▸ **Problème posé**
Restituez mot pour mot le passage du récit sur le lycéen Batumenghe qui s'ouvre sur les mots contenant « Sur la table » et se termine par « à chaque partie. ».

▸ **Extrait fourni**

Petit Peuple : Bannière du Vieux Barag (Mongolie-Intérieure) : La faute du lycéen Batumenghe (1ère partie)

Par une chaude soirée de mai 1992, avec deux camarades de classe, Batumenghe, Mongol de 17 ans et Bai Yongchun, Han de 19 ans, jouaient au mah-jong avec des amis sous un réverbère de la rue principale de la Bannière du Vieux Barag (陈巴尔虎旗, Mongolie-Intérieure), terre de lande et de prairie aux maigres hardes de moutons et de chevaux. Pour échapper à l’ennui abyssal de la vie en province, les lycéens jouaient… en pariant de l’argent. Ils pouvaient se le permettre, vu la classe sociale de leurs parents, la mère de l’un étant présidente du planning familial local, et le père de l’autre, directeur d’un magasin.

Sur la table de fortune, une bouteille de Wuliangyu, alcool blanc en vogue, avait la bougeotte, happée et lampée au goulot par les jeunes tour à tour. Trois autres flacons vides traînaient à terre. Boissons et jeux d’argent étaient prohibés, surtout chez les mineurs, mais cette « jeunesse dorée » ne craignait pas la loi qui, en tout état de cause, n’avait ici qu’une force relative : « le ciel est haut et l’empereur est loin » (tiāngāo huáng dì yuǎn, 天高皇帝远), et Pékin était à près de 2 000 km par la route. Aussi dès 20h, nos jeunes déjà ivres alignaient, le regard hébété, leurs rangées de tuiles. Batumenghe gagnait à tous les coups, comme en attestait la pile de billets s’élevant devant lui, et les mines des compagnons qui s’allongeaient à chaque partie.

Mais alors qu’il venait de prononcer « 赢了» (yíng le), annonçant sa victoire (une de plus), et commençait à compter les points des perdants, Bai Yongchun explosa, l’accusant d’avoir triché en piochant subrepticement dans la réserve les pions qui lui manquaient. Indigné, Batumenghe se leva et sans un mot, lui flanqua son poing au visage. Ce à quoi Bai Yongchun répliqua en flanquant la table à terre d’un bon coup de pied, envoyant voler le jeu et les billets roses. Aveuglé de rage, Batumenghe sortit alors son cran d’arrêt, et lui porta trois coups à la poitrine et au cou. L’autre chancela, fit quelques pas hagard, et s’effondra. Voir le sang gicler dégrisa instantanément Batumenghe. C’était son copain d’enfance qu’il venait de tuer, son vieux complice des 400 coups. Il découvrait soudain avec effroi cet être inconnu qui sommeillait en lui à son insu, un assassin, distributeur de mort !

▸ **Enregistrements fournis**
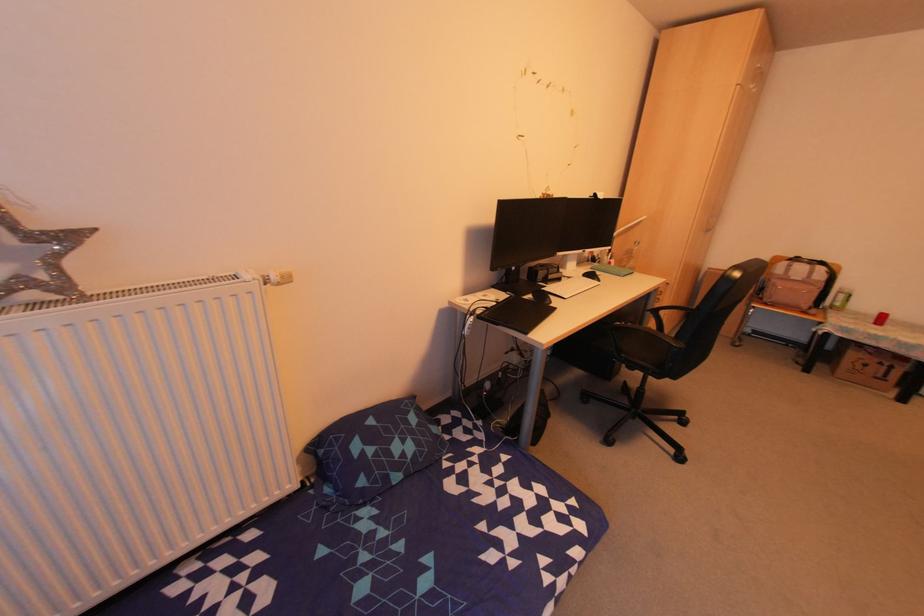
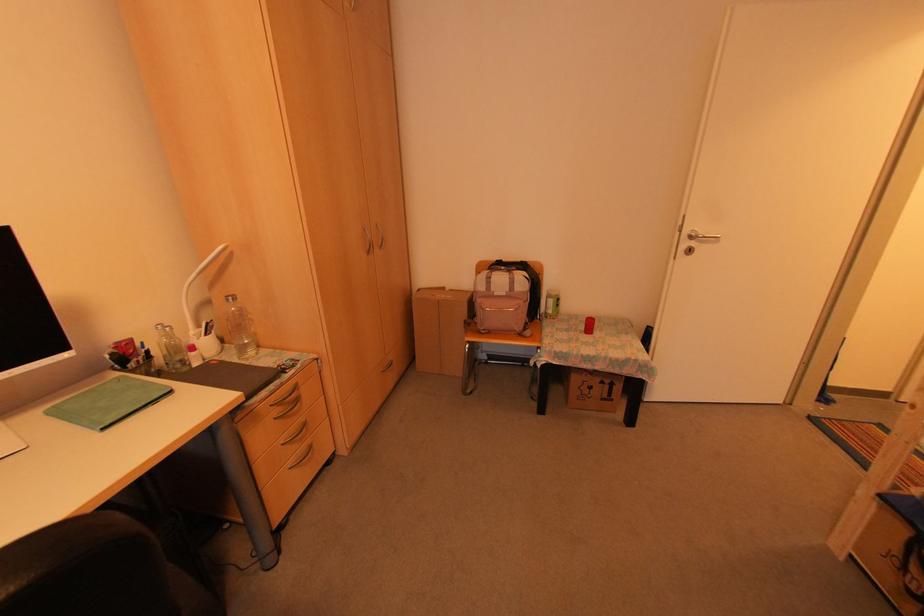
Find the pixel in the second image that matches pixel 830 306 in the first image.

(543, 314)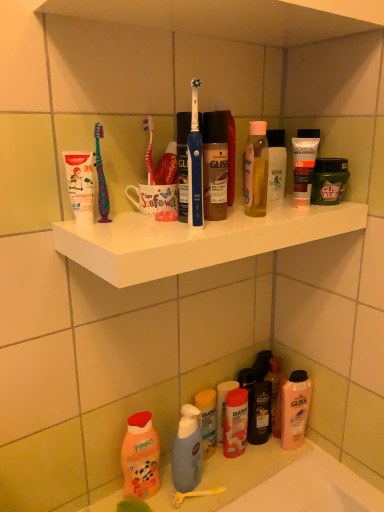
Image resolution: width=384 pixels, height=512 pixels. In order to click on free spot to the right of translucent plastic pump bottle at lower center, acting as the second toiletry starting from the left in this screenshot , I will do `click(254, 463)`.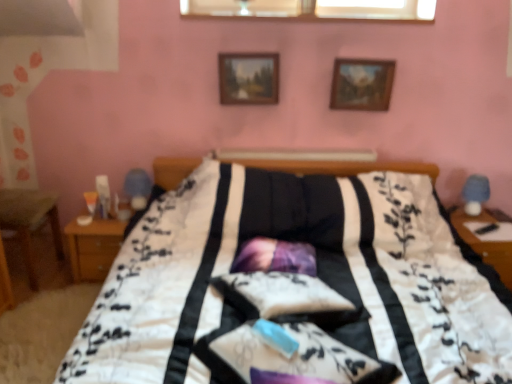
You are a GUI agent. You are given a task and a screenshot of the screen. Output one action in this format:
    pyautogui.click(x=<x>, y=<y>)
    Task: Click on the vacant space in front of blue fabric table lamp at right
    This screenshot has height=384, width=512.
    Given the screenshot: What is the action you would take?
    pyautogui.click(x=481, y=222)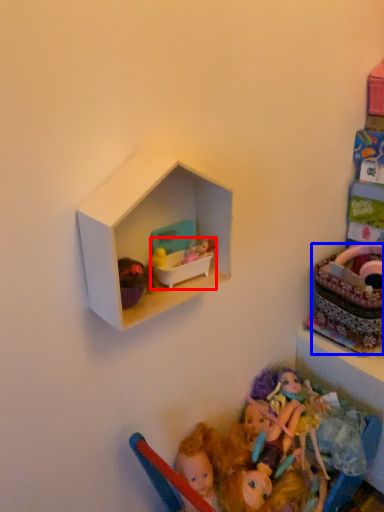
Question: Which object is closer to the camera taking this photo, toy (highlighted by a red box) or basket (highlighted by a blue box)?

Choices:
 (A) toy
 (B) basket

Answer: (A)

▸ **Réponse attendue**
Sur la table de fortune, une bouteille de Wuliangyu, alcool blanc en vogue, avait la bougeotte, happée et lampée au goulot par les jeunes tour à tour. Trois autres flacons vides traînaient à terre. Boissons et jeux d’argent étaient prohibés, surtout chez les mineurs, mais cette « jeunesse dorée » ne craignait pas la loi qui, en tout état de cause, n’avait ici qu’une force relative : « le ciel est haut et l’empereur est loin » (tiāngāo huáng dì yuǎn, 天高皇帝远), et Pékin était à près de 2 000 km par la route. Aussi dès 20h, nos jeunes déjà ivres alignaient, le regard hébété, leurs rangées de tuiles. Batumenghe gagnait à tous les coups, comme en attestait la pile de billets s’élevant devant lui, et les mines des compagnons qui s’allongeaient à chaque partie.